--- LISTED RECORDS ---
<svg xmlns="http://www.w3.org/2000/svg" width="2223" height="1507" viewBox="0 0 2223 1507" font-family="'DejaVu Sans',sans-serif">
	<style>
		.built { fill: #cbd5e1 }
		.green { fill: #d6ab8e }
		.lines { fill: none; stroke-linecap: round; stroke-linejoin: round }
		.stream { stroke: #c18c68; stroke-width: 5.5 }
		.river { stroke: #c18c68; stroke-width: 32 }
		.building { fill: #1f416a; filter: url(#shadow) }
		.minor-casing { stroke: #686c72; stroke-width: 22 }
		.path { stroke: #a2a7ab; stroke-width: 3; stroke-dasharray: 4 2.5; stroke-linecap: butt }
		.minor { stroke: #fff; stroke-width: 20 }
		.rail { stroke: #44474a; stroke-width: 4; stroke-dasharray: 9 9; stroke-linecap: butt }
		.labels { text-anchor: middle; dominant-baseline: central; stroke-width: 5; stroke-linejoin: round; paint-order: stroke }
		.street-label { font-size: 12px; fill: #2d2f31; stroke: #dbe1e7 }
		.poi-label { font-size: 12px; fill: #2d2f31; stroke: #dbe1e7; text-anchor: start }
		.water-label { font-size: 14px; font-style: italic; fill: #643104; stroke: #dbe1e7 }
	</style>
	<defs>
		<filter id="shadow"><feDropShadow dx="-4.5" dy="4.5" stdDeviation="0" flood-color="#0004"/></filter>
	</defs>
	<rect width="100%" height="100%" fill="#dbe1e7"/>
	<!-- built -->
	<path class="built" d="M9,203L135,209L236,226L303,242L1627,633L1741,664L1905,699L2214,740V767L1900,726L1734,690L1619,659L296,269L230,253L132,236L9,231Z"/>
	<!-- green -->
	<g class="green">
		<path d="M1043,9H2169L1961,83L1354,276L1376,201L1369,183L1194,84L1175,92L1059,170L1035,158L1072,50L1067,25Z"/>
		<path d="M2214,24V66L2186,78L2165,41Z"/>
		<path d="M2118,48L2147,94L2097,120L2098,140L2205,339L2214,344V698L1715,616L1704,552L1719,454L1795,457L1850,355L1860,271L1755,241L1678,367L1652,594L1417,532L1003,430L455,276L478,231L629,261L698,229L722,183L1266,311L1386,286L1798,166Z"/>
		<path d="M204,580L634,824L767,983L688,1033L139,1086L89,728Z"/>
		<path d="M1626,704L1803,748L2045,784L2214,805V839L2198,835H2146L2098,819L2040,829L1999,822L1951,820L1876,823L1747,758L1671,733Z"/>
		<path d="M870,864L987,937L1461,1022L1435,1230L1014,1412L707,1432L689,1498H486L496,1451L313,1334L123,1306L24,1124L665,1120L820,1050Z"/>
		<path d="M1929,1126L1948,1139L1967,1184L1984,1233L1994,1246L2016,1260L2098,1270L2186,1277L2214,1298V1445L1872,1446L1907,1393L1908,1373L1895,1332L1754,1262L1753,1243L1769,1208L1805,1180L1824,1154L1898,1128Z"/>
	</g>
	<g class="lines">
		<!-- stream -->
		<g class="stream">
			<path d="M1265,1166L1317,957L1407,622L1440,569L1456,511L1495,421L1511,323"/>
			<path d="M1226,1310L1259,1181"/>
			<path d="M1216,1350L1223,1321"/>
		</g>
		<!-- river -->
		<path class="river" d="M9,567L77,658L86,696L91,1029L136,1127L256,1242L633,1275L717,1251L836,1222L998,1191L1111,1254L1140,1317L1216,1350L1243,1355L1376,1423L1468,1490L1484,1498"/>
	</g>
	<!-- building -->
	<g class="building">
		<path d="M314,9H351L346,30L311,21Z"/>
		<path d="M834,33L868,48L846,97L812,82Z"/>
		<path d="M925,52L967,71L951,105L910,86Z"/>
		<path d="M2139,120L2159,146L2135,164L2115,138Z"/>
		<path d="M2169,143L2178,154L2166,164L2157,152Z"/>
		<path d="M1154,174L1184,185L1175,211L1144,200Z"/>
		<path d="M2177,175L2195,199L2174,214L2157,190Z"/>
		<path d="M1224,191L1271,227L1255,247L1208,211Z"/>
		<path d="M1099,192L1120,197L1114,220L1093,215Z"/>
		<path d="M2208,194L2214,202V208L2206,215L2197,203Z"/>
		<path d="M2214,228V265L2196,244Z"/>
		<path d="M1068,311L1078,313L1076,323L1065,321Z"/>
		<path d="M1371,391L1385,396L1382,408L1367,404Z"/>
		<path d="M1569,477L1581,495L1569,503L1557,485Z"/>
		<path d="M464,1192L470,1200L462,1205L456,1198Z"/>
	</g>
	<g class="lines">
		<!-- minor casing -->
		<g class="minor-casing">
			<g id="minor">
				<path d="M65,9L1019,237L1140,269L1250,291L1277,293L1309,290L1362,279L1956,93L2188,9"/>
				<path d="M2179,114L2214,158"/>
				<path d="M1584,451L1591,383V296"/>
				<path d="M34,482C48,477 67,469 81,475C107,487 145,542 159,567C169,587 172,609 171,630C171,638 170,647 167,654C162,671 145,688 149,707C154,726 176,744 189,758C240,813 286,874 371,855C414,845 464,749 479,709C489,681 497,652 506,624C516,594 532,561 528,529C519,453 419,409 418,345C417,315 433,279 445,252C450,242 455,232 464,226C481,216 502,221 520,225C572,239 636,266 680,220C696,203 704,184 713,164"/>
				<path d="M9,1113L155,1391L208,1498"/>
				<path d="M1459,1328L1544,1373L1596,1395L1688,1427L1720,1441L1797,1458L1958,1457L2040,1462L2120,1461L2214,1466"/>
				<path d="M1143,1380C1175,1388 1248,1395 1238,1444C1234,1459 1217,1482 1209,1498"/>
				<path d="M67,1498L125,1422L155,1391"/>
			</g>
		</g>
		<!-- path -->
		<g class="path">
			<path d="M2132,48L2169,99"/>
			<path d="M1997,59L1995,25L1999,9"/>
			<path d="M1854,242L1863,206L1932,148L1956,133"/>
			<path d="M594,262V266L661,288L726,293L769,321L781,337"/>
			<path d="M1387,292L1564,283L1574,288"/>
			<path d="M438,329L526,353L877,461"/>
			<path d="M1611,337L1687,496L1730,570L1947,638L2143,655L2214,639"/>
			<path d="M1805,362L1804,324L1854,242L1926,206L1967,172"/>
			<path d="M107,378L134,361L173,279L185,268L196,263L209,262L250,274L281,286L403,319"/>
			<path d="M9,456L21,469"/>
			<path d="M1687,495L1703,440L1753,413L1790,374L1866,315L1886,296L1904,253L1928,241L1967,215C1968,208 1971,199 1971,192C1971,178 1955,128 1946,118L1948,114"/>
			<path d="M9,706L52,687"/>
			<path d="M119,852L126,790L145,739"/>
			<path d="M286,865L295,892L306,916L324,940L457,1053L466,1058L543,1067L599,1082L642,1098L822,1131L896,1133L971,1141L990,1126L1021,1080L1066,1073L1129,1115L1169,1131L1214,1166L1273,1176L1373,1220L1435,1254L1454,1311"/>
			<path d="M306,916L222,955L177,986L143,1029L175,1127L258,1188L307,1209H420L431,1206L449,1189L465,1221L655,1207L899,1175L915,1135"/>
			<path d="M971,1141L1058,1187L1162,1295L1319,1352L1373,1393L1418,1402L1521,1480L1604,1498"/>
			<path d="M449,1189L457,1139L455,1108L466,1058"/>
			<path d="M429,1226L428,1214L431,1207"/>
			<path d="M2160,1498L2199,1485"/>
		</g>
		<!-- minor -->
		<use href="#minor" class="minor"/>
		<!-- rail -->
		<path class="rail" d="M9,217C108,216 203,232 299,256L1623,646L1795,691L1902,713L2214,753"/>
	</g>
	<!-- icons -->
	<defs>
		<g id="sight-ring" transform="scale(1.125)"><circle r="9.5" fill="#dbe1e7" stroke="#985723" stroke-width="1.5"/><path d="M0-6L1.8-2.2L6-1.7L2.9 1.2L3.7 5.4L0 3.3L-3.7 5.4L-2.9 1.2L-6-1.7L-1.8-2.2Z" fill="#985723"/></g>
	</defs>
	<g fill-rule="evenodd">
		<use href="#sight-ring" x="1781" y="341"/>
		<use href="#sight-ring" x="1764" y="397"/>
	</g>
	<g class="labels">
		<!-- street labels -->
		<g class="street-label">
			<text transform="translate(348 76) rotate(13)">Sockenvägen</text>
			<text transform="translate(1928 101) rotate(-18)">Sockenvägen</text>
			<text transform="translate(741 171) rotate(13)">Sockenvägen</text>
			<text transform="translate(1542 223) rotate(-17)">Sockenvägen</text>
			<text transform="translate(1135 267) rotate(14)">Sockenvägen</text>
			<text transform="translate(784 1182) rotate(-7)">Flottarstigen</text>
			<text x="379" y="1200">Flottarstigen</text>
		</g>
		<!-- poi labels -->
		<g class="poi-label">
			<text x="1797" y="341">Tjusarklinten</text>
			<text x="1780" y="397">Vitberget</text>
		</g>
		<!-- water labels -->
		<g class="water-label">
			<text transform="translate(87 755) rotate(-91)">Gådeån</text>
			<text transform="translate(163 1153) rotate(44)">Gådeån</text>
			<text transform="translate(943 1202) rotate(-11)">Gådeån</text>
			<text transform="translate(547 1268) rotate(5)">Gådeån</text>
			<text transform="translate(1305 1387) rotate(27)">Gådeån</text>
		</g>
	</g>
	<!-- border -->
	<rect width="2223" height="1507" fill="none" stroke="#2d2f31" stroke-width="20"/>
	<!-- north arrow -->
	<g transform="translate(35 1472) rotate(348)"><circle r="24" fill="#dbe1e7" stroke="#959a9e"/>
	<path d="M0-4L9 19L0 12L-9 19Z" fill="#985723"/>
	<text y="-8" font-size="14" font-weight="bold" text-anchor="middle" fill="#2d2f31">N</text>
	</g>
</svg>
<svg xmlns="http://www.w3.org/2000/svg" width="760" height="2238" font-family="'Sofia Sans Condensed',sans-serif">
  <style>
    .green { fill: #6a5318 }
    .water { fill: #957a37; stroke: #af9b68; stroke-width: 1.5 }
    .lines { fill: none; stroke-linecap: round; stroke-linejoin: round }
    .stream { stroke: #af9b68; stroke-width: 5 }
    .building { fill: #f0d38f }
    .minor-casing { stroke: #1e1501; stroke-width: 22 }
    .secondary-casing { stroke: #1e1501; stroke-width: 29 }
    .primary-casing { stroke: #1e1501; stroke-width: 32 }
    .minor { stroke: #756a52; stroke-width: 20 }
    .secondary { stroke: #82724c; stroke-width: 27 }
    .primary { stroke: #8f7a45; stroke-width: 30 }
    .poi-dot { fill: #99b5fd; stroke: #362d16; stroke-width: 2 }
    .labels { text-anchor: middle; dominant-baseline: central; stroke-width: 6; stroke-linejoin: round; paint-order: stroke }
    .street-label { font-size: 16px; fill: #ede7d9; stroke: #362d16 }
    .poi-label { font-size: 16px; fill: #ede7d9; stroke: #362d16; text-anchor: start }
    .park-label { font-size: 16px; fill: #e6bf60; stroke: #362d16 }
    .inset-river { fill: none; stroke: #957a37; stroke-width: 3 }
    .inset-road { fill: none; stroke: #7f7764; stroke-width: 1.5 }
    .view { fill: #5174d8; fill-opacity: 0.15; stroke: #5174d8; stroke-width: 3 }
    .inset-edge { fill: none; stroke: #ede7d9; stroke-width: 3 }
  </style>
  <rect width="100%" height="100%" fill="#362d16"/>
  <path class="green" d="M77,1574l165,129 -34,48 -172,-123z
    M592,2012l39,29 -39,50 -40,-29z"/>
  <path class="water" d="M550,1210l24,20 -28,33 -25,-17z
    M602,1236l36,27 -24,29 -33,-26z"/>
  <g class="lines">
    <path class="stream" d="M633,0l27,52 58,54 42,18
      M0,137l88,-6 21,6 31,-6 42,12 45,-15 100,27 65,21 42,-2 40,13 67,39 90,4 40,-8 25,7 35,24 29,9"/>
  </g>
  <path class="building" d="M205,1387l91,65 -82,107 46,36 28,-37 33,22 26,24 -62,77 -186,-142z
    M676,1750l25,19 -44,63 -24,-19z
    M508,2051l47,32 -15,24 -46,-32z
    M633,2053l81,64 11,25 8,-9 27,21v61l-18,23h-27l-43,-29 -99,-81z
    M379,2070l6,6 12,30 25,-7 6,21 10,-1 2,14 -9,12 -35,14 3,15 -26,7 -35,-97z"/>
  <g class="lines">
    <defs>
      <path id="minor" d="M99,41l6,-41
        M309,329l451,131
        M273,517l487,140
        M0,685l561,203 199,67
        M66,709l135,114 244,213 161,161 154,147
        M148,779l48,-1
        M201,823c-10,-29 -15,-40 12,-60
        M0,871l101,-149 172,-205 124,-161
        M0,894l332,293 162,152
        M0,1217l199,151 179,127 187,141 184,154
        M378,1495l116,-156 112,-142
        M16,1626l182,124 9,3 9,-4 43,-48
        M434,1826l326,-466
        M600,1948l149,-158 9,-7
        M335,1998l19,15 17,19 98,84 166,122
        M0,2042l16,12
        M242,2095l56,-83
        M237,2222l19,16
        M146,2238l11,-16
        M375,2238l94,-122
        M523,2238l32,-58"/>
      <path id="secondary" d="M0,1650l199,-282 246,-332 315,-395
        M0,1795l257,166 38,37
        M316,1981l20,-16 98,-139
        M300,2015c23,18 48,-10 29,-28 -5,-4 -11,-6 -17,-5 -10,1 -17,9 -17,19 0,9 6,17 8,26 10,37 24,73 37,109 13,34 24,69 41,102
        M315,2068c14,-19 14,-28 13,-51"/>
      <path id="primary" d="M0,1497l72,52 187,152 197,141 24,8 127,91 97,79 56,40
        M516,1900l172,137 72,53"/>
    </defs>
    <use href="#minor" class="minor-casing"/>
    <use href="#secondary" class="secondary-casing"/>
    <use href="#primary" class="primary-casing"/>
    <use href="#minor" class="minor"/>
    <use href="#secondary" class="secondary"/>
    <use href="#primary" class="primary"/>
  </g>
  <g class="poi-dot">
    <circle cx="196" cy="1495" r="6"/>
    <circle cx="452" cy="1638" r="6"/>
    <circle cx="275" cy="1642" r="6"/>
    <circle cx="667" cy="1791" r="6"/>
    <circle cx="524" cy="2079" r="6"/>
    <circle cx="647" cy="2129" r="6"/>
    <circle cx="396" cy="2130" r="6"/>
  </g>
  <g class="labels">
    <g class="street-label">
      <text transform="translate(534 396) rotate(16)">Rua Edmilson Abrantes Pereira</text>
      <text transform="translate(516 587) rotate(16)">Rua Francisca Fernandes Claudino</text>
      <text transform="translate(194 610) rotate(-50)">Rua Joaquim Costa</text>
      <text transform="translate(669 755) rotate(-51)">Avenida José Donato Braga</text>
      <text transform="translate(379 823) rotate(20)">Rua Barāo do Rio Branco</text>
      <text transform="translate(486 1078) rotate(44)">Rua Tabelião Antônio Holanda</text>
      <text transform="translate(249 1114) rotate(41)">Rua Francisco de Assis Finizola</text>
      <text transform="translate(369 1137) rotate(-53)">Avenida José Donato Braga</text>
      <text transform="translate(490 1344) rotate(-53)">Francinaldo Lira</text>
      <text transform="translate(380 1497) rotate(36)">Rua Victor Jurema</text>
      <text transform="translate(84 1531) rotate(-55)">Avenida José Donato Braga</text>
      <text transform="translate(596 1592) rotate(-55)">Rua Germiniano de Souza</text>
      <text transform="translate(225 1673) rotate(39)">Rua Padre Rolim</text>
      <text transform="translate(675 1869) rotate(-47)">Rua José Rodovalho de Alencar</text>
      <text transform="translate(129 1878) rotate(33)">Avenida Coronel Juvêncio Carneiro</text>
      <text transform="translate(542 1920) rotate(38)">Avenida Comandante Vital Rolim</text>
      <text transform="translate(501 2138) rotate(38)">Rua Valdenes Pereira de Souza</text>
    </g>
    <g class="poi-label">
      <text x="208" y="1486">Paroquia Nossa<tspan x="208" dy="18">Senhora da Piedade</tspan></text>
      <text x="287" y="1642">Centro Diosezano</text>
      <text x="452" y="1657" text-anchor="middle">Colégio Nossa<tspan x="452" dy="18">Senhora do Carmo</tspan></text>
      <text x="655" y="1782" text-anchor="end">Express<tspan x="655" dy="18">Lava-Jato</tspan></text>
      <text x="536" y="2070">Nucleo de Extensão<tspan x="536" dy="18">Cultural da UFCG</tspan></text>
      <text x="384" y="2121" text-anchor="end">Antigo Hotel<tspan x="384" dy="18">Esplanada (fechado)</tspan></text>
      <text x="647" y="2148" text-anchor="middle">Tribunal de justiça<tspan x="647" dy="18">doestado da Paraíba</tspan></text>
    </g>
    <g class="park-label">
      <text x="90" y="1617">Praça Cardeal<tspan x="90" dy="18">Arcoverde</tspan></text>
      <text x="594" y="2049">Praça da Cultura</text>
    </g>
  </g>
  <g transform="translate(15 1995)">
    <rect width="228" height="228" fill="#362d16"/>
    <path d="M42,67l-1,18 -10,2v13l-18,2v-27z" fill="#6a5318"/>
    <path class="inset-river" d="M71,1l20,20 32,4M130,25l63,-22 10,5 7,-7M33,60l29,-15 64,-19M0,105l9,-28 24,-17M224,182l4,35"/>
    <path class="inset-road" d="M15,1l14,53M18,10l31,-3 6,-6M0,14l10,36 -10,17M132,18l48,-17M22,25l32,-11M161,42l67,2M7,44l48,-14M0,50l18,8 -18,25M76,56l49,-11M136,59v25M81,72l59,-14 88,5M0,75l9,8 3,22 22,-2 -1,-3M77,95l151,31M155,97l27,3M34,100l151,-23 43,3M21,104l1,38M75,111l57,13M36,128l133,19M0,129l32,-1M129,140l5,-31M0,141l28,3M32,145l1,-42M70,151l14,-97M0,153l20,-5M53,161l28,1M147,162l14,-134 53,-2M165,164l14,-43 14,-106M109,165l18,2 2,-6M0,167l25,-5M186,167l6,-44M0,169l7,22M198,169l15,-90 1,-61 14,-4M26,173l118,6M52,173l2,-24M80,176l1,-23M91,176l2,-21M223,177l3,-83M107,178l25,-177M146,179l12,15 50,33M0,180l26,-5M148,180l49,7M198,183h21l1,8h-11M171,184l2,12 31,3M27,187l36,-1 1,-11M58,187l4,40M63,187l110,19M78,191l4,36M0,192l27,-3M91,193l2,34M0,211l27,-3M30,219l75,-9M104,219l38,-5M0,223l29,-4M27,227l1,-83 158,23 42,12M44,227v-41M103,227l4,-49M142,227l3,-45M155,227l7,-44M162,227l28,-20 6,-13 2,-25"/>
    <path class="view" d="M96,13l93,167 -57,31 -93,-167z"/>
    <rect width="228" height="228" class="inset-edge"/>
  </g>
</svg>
---
:: ABOUT THIS EXERCISE ::
Using the data above, extract exactly the lines from the one that holds "#af9b68; stroke-width: 5" to the one that holds "#99b5fd; stroke: #362d16;", both ends included, and no others.

:: ANSWER TO THE EXERCISE ::
    .stream { stroke: #af9b68; stroke-width: 5 }
    .building { fill: #f0d38f }
    .minor-casing { stroke: #1e1501; stroke-width: 22 }
    .secondary-casing { stroke: #1e1501; stroke-width: 29 }
    .primary-casing { stroke: #1e1501; stroke-width: 32 }
    .minor { stroke: #756a52; stroke-width: 20 }
    .secondary { stroke: #82724c; stroke-width: 27 }
    .primary { stroke: #8f7a45; stroke-width: 30 }
    .poi-dot { fill: #99b5fd; stroke: #362d16; stroke-width: 2 }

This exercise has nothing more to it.